Nappa's patience snapped. "Why you little brat!" He pulled his left leg far back and released it with the momentum of the launch coils on an aircraft carrier. Oh, this would be sweeter than all the apples in HFIL. It was payback for being blasted to the next dimension. That had hurt! With his foot only a hair's breath away from contacting the prince's backside, POIT, the giant bald Saiyan disappeared.

"Damn you Yemmaaaaa...!!!!" echoed in Vegeta's ears as he bolted upright. He shook his head to clear the cobwebs. He had been out for mere seconds, but it seemed like an eternity. Amazing how quickly neurons and synapses fire during phases of unconsciousness and sleep. The shadow of the asteroid continued to spread wider around him.

Vegeta's hands clenched and unclenched. Death laughed at him and beckoned a finger.

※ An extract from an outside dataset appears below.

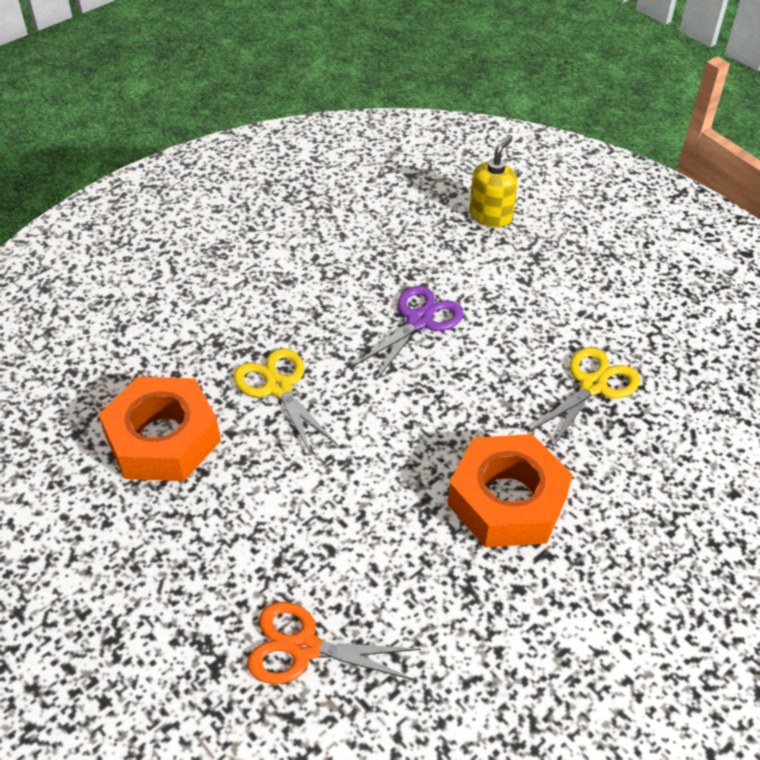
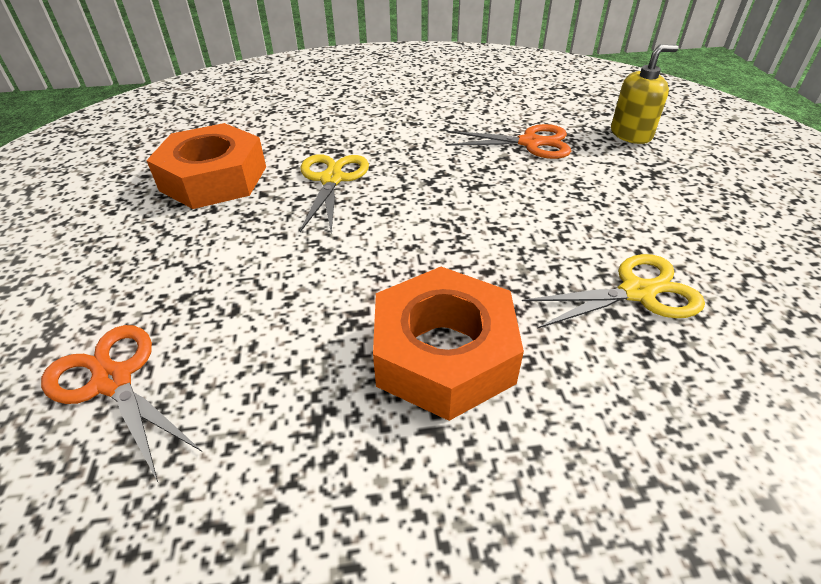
camera: 35 degrees right, 5 degrees down
(415, 263) = (530, 143): none -> orange scissors
(419, 321) = (495, 179): purple scissors -> none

Anger and humiliation coursed through his body. He had almost given up on his destiny. And he had a wife, damn it! He had a gorgeous wife which fate had decreed for him to marry twice. Only one thing strangled Vegeta's pride more than being surpassed by a lowly country bumpkin -- and it was to realize his own stupidity. Here he was, stuck on a desolate rock with another giant one ready to flatten him like an aphid -- absolutely no glory and no Woman. The asteroid broke through the atmosphere and careened toward the Saiyan. Electric currents crackled through the air. A tortured scream rang through the vastness of space.